Limitations & Future Work¶

The authors acknowledge that for highly complex structural objects, joint geometry and segmentation generation can fail, yielding geometrically invalid or semantically inconsistent results.
The preprocessing pipeline for part labels relies on mesh connectivity + manual filtering via exploded views + winding-number remeshing. Connectivity is unreliable on raw scanned data; hence, data construction costs and label noise are noteworthy concerns.
To bypass the lack of direct correspondence between generated parts and ground-truth parts during evaluation, the parts are reassembled into a global mesh to compute CD/F-Score/IoU. Consequently, this primarily measures global geometric fidelity. Quantitative evidence regarding part segmentation accuracy itself is confined to the appendix (not elaborated in the main text), leaving the evaluation of part-level semantic correctness relatively thin.
Future Directions: Introduce stronger structural priors or hierarchical part modeling to handle complex objects; explore automated part annotation workflows without manual filtering to scale up training data.

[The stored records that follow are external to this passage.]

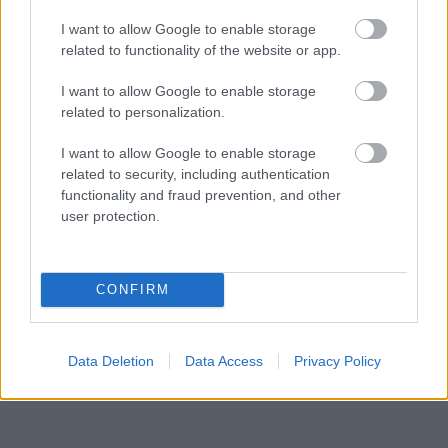
I want to allow Google to enable storage
related to functionality of the website or app.
I want to allow Google to enable storage
related to personalization.
I want to allow Google to enable storage
related to security, including authentication
functionality and fraud prevention, and other
user protection.
CONFIRM
Data Deletion
Data Access
Privacy Policy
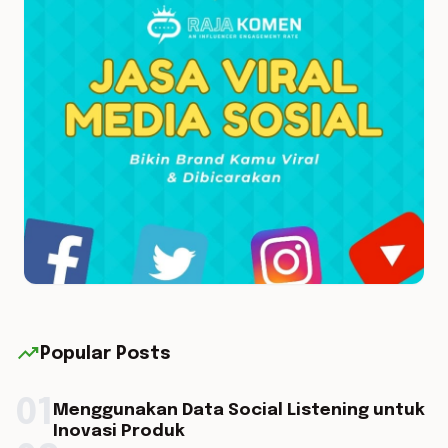
trending_up
Popular Posts
01
Menggunakan Data Social Listening untuk
Inovasi Produk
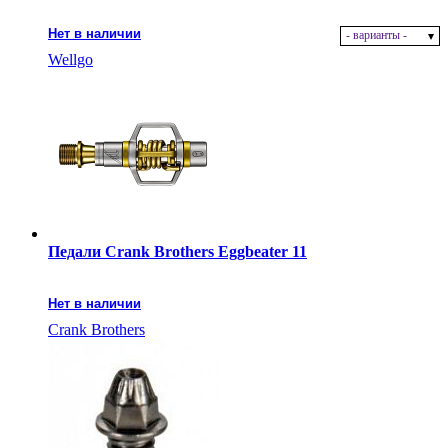
Нет в наличии
- варианты -
Wellgo
Педали Crank Brothers Eggbeater 11
Нет в наличии
Crank Brothers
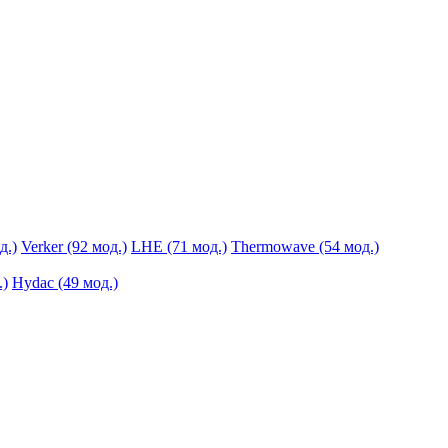
д.)
Verker (92 мод.)
LHE (71 мод.)
Thermowave (54 мод.)
.)
Hydac (49 мод.)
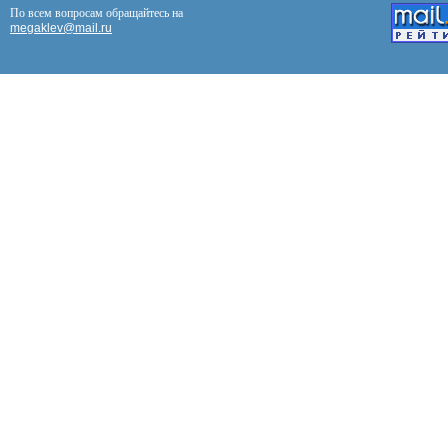
По всем вопросам обращайтесь на
megaklev@mail.ru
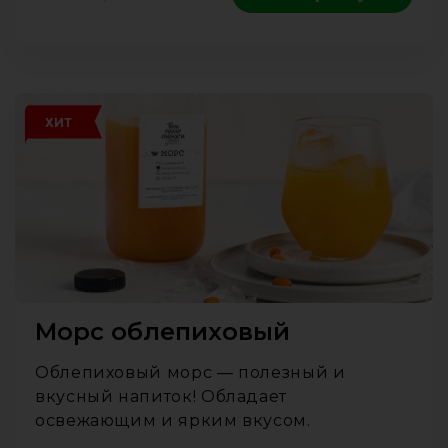
ХИТ
Морс облепиховый
Облепиховый морс — полезный и
вкусный напиток! Обладает
освежающим и ярким вкусом.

vs. X-Part / HoloPart (generate-then-segment, explicit conditioning): These methods segment explicit representations (meshes/points/voxels) and use them to condition part diffusion, yielding geometric degradation from the decoding-encoding loop. In contrast, UniPart performs segmentation and conditioning entirely in the latent space, avoiding geometric degradation, offering domain-aligned signals, and preserving part-to-global relationships. X-Part remains slightly superior in global geometric IoU, but UniPart leads across the board in CD and F-Score.
vs. PartCrafter / PartPacker (implicit segmentation, latent clustering): These approaches segment implicitly by grouping latent vectors, leading to difficult-to-control granularity and limited part fidelity. UniPart produces explicit part latent masks, enabling more flexible segmentation granularity and higher part-level controllability.

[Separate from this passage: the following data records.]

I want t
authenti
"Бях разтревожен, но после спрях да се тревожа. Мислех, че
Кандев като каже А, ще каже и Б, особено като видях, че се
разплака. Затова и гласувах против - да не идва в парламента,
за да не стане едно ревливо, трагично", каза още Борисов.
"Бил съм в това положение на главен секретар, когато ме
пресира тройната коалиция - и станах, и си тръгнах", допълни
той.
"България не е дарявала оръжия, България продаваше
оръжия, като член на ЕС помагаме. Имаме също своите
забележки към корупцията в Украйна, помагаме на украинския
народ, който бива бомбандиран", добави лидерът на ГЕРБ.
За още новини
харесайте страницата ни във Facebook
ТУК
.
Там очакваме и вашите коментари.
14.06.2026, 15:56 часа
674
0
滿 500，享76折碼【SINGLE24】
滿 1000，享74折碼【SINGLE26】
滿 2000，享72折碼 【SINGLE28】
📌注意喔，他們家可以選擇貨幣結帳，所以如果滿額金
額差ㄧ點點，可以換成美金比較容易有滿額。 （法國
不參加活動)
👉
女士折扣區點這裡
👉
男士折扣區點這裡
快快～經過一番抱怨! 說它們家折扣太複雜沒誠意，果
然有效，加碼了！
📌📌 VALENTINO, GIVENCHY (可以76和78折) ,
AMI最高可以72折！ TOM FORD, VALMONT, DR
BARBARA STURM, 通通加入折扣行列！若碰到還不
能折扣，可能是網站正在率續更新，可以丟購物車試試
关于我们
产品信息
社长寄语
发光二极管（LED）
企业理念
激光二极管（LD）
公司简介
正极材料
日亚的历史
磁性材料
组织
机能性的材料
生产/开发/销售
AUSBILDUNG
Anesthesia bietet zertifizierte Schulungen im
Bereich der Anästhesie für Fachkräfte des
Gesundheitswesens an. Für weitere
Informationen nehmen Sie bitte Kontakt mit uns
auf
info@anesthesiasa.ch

vs. SAMPart3D / P3-SAM / GeoSAM2 (external 3D segmenters): These methods either distill 2D SAM priors or train on large-scale part-annotated meshes to perform masked prompting. UniPart allows segmentation capabilities to directly emerge from global geometry generation without relying on an independently trained hard segmentation mask, completing generation and segmentation end-to-end.

Rating¶

Novelty: ⭐⭐⭐⭐⭐ The observation of "emergent part awareness" + unified geometry-segmentation latent space + dual-space part diffusion form a coherent pipeline. The perspective is highly novel and self-consistent.

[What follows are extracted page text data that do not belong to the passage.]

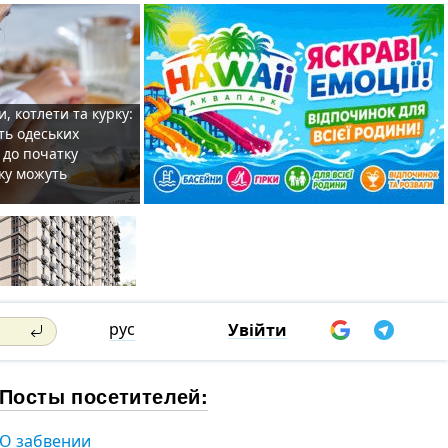
, котлети та курку:
ть одеських
 до початку
ку можуть
рус
Увійти
Посты посетителей:
О забвении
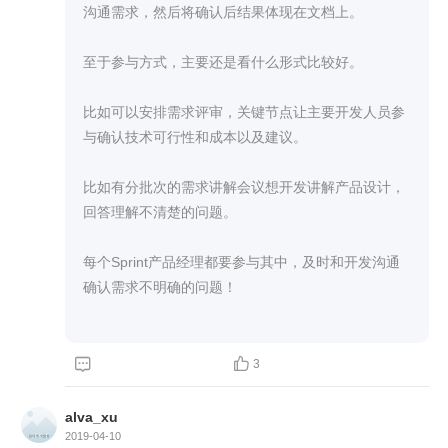
更好？
沟通需求，然后将确认后结果体现在文档上。

至于参与方式，主要还是看什么形式比较好。

比如可以安排需求评审，关键节点让主要开发人员参
与确认技术可行性和成本以及建议。

比如有分批次的需求讲解会议想开发讲解产品设计，
回答理解不清楚的问题。

每个Sprint产品经理都要参与其中，及时和开发沟通
确认需求不明确的问题！



3
alva_xu
2019-04-10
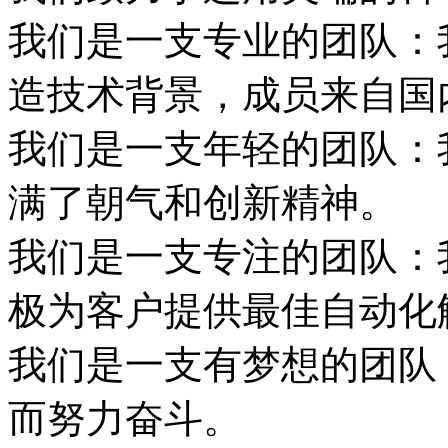
我们是一支专业的团队：
造技术背景，成员来自国
我们是一支年轻的团队：
满了朝气和创新精神。
我们是一支专注的团队：
极为客户提供最佳自动化
我们是一支有梦想的团队
而努力奋斗。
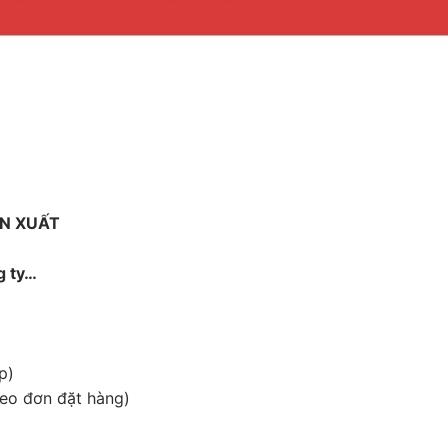
ẢN XUẤT
g ty…
p)
heo đơn đặt hàng)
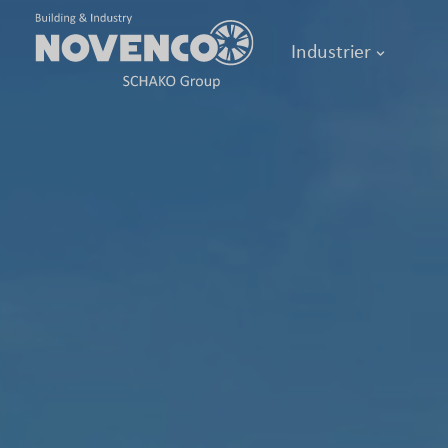
Industrier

Experimental Thoroughness: ⭐⭐⭐⭐ Comparing with 5 baselines with two quantitative tables and ablation studies is solid, though the quantitative evaluation of part segmentation itself is relegated to the appendix, and main-text ablations are mostly qualitative.
Writing Quality: ⭐⭐⭐⭐⭐ Clear derivation of motivation, strong empirical support from Fig. 1, and a well-structured three-part methodology.
Value: ⭐⭐⭐⭐⭐ Eliminating external segmenters to enable end-to-end latent-space part generation offers a tangible contribution toward editable 3D content creation and part-aware generative modeling.